Where this functionality is provided as a built-in feature of an NSC, the entity should ensure that its configurations do not result in the functionality being disabled or bypassed.
Maintaining the "state" (or status) for each connection into a network means the NSC “knows” whether an apparent response to a previous connection is a valid, authorized response (since the NSC retains each connection’s status) or whether it is malicious traffic trying to fool the NSC into allowing the connection.
Filtering packets coming into the trusted network helps to, among other things, ensure packets are not “spoofed” to appear as if they are coming from an organization’s own internal network. For example, anti-spoofing measures prevent internal addresses originating from the Internet from passing into the DMZ.

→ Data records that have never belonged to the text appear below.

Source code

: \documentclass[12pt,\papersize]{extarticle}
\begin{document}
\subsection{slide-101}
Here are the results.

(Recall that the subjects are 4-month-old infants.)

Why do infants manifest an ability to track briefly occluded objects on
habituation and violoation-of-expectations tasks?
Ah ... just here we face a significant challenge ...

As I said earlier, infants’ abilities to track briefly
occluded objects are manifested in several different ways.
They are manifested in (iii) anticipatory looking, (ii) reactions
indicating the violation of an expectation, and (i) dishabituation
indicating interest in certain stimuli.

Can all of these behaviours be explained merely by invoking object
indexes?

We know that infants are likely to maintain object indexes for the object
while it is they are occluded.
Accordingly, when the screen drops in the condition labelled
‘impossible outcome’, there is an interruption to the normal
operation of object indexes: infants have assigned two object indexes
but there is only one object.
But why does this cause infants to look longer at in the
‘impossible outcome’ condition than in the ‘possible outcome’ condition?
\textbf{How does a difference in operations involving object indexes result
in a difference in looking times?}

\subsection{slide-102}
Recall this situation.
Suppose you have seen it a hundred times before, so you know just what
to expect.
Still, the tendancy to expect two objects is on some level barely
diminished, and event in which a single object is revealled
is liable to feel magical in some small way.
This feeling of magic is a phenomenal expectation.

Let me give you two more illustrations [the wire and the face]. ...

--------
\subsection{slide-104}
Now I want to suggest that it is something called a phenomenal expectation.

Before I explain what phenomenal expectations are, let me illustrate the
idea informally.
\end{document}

Products usually come with anti-spoofing set as a default and may not be configurable. Entities should consult the vendor's documentation for more information.
Normally, a packet contains the IP address of the computer that originally sent it so other computers in the network know where the packet originated.
Malicious individuals will often try to spoof (or imitate) the sending IP address to fool the target system into believing the packet is from a trusted source.
Cardholder data that is directly accessible from an untrusted network, for example, because it is stored on a system within the DMZ or in a cloud database service, is easier for an external attacker to access because there are fewer defensive layers to penetrate. Using NSCs to ensure that system components that store cardholder data (such as a database or a file) can only be directly accessed from trusted networks can prevent unauthorized network traffic from reaching the system component.
Restricting the disclosure of internal, private, and local IP addresses is useful to prevent a hacker from obtaining knowledge of these IP addresses and using that information to access the network.
Methods used to meet the intent of this requirement may vary, depending on the specific networking technology being used. For example, the controls used to meet this requirement may be different for IPv4 networks than for IPv6 networks.
Methods to obscure IP addressing may include, but are not limited to:
• IPv4 Network Address Translation (NAT).
• Placing system components behind proxy servers/NSCs.
• Removal or filtering of route advertisements for internal networks that use registered addressing.
• Internal use of RFC 1918 (IPv4) or use IPv6 privacy extension (RFC 4941) when initiating outgoing sessions to the internet.